EXTRACTED TEXT
Gakhar (1975) observed that 1. Creativity and Intelligences are two distinguishable modes of the same intellectual functioning; (2) Personality traits of self-acceptance and self-sufficiency were distinguishing characteristics of girls high on non-verbal creativity.

Jha (1975) probed into the personality profiles of thirty five creative persons, using the centric method, he discovered four factors.  The main factor reflected national optimism, high ego strength, realistic and healthy attitude towards life, and openness to experience, assertive, self-confidence and tendency for self-actualization.

Aaron P.G., Marihal, V.G. and Maltesha A.N. (1969) in their study aimed at finding the significant differences between rural and urban high school pupils of the same socio-economic status do not differ from each other in their educational level, attitudes, creativity and other personality characteristics.  The results indicated that there is no significant difference between creativity scores of rural and urban boys.

Deshmukh (1979) in his study the major findings were generally girls performed better than boys on creativity measures indicating significant sex differences in creativity.  There was moderate positive relationship between creativity and intelligence for various creativity factors.

Singh O.P. (1982), the main findings of his study were (1) the mean creativity score of the urban students was high than that of the rural students; (2) the mean score of science students was higher than that of arts students.

Saxena’s (1972) attempt has been to discover the differences between the over and under achievers with respect to their interests, need patterns, adjustment problems, study habits and personal and other background factors.  Another group of studies has explored the relationship of intelligence, creativity, interest, neuroticism and extraversion with scholastic achievement.

Choudhry (Abstract:1085, III Survey Report, 1983) studied ‘A Study of the Relationship between the Creative Thinking Abilities of Student-Teachers and their Classroom Verbal Behaviour’.  The objectives of the study were: (1) to study the current classroom practices of teacher-trainees and to compare them with established norms; (2) to study the relationship between verbal creative thinking abilities and figural creative thinking abilities; (3) to study the relationship between verbal creative thinking abilities of teacher-trainees and their verbal classroom behavior; (4) to study the relationship between figural creative thinking abilities of teacher-trainees and their verbal classroom behavior, and (5) to predict classroom behavior on the basis of creative thinking abilities, both verbal and figural together.

REQUEST 1
From the creativity research summary, copy the passage between "Saxena’s (1972) attempt" and "with scholastic achievement.", inclusive, swapping "study habits" for "reading habits".
The creativity research summary and the saved data rows have nothing to do with each other.

Saved data rows
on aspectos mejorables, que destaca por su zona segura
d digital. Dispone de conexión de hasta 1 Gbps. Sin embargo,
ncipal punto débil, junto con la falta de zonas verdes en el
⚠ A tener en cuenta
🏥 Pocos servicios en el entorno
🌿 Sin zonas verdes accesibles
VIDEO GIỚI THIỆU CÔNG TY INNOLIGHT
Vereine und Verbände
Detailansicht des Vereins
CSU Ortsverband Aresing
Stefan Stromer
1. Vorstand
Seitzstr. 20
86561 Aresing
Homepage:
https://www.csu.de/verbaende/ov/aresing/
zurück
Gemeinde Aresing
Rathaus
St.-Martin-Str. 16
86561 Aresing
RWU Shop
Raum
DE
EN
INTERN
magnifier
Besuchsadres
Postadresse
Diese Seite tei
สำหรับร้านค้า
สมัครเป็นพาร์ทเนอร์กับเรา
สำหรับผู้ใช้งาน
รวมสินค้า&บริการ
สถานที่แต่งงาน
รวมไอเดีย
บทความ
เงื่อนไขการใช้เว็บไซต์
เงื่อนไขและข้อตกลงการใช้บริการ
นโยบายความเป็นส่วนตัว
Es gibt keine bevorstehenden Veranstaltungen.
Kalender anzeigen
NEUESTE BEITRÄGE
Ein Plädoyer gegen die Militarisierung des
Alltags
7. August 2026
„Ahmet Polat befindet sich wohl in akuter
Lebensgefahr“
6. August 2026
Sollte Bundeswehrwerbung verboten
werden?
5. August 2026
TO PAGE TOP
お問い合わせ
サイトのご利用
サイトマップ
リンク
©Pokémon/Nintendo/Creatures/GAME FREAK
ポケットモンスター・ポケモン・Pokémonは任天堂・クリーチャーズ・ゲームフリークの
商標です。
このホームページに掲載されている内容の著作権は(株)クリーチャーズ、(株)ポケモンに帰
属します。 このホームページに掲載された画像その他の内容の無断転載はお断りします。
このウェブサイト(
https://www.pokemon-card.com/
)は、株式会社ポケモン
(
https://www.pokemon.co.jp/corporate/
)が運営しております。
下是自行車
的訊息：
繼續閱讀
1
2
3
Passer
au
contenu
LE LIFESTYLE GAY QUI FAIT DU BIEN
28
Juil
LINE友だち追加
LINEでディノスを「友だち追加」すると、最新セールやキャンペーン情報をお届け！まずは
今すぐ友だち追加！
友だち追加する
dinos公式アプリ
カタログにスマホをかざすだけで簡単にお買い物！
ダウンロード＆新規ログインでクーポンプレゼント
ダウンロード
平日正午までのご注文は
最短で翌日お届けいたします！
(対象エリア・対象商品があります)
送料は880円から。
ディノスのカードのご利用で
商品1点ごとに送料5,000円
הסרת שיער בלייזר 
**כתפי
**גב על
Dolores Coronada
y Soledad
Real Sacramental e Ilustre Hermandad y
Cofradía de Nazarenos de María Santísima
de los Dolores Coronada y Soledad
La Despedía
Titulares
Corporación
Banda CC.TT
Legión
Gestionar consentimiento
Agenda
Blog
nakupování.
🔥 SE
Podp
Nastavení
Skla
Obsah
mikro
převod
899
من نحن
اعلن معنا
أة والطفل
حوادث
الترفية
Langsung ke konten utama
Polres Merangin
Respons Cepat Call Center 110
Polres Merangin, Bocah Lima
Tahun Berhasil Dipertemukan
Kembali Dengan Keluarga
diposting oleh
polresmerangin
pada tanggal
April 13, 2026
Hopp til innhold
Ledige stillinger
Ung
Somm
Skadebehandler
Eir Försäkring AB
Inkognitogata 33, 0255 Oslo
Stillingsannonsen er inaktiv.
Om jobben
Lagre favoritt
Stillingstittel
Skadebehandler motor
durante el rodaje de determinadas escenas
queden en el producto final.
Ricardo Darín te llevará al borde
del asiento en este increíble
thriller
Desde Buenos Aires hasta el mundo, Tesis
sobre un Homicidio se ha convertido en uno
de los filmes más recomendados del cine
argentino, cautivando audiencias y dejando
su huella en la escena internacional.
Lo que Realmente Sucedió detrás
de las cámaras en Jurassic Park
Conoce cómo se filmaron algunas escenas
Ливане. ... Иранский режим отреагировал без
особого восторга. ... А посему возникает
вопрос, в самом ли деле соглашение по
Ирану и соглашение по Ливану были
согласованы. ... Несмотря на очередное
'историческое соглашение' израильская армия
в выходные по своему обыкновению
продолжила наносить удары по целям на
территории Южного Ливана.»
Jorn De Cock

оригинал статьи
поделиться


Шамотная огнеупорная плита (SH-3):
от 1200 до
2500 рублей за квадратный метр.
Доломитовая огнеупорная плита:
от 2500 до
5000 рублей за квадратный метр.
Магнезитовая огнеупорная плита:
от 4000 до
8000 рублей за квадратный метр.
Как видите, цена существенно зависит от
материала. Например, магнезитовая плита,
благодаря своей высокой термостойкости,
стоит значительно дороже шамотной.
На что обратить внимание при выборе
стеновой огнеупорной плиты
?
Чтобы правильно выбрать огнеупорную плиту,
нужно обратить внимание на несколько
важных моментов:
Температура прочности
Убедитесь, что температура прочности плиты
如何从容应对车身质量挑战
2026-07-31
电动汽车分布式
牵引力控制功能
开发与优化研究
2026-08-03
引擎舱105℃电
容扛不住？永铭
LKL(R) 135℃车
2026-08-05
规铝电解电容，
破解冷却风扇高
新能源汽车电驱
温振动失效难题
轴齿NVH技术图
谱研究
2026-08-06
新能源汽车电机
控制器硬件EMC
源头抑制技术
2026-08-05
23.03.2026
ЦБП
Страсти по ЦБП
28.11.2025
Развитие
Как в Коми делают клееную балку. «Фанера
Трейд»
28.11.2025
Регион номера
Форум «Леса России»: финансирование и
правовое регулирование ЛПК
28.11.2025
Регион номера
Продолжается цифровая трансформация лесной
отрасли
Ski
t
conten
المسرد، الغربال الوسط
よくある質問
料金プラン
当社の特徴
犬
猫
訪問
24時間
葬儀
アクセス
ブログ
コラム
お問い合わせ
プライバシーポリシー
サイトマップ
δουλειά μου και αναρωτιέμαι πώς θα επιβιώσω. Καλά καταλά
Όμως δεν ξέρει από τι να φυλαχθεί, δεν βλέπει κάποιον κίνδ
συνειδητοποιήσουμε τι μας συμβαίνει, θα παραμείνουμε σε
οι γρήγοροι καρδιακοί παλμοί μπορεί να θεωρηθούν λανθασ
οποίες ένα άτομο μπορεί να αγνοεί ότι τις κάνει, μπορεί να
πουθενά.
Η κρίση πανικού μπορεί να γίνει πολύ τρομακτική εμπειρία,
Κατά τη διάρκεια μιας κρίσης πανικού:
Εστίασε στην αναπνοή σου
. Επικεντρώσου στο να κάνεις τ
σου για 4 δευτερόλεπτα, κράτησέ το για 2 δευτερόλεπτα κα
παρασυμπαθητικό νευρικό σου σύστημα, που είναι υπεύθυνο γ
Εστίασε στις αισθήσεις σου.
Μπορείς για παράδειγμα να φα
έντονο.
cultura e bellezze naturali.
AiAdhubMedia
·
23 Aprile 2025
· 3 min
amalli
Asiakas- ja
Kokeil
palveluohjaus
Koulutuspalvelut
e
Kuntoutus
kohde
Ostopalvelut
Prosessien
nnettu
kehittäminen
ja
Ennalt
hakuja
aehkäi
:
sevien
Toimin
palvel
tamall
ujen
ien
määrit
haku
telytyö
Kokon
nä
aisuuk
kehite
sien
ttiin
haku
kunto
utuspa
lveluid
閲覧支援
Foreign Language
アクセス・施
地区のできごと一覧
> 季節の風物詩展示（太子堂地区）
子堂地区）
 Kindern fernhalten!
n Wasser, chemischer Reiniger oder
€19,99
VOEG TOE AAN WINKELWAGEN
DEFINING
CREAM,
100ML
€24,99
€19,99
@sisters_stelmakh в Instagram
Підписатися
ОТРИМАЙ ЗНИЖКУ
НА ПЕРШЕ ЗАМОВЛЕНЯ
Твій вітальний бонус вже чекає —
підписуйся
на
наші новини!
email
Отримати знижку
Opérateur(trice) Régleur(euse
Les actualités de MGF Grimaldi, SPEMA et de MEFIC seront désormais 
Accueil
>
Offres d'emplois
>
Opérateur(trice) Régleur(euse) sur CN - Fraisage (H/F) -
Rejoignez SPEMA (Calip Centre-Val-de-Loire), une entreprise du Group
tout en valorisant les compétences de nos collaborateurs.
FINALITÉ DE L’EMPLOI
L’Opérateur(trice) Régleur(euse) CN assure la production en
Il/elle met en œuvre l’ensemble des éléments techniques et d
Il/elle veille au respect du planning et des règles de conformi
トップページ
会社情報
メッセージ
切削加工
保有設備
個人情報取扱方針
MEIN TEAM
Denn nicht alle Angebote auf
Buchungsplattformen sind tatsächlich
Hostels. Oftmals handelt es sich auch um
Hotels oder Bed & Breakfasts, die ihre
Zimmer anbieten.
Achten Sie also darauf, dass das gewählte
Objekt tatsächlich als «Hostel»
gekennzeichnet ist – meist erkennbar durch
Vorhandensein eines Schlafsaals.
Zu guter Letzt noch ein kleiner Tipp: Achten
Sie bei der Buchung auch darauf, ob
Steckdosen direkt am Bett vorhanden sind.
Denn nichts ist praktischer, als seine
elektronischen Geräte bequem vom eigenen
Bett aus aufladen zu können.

REQUEST 2
Extract the saved data rows from the very first one through the line containing "รวมสินค้า&บริการ", inclusive, and reproduce them word for word.

ANSWER AREA 1
Saxena’s (1972) attempt has been to discover the differences between the over and under achievers with respect to their interests, need patterns, adjustment problems, reading habits and personal and other background factors.  Another group of studies has explored the relationship of intelligence, creativity, interest, neuroticism and extraversion with scholastic achievement.

ANSWER AREA 2
on aspectos mejorables, que destaca por su zona segura
d digital. Dispone de conexión de hasta 1 Gbps. Sin embargo,
ncipal punto débil, junto con la falta de zonas verdes en el
⚠ A tener en cuenta
🏥 Pocos servicios en el entorno
🌿 Sin zonas verdes accesibles
VIDEO GIỚI THIỆU CÔNG TY INNOLIGHT
Vereine und Verbände
Detailansicht des Vereins
CSU Ortsverband Aresing
Stefan Stromer
1. Vorstand
Seitzstr. 20
86561 Aresing
Homepage:
https://www.csu.de/verbaende/ov/aresing/
zurück
Gemeinde Aresing
Rathaus
St.-Martin-Str. 16
86561 Aresing
RWU Shop
Raum
DE
EN
INTERN
magnifier
Besuchsadres
Postadresse
Diese Seite tei
สำหรับร้านค้า
สมัครเป็นพาร์ทเนอร์กับเรา
สำหรับผู้ใช้งาน
รวมสินค้า&บริการ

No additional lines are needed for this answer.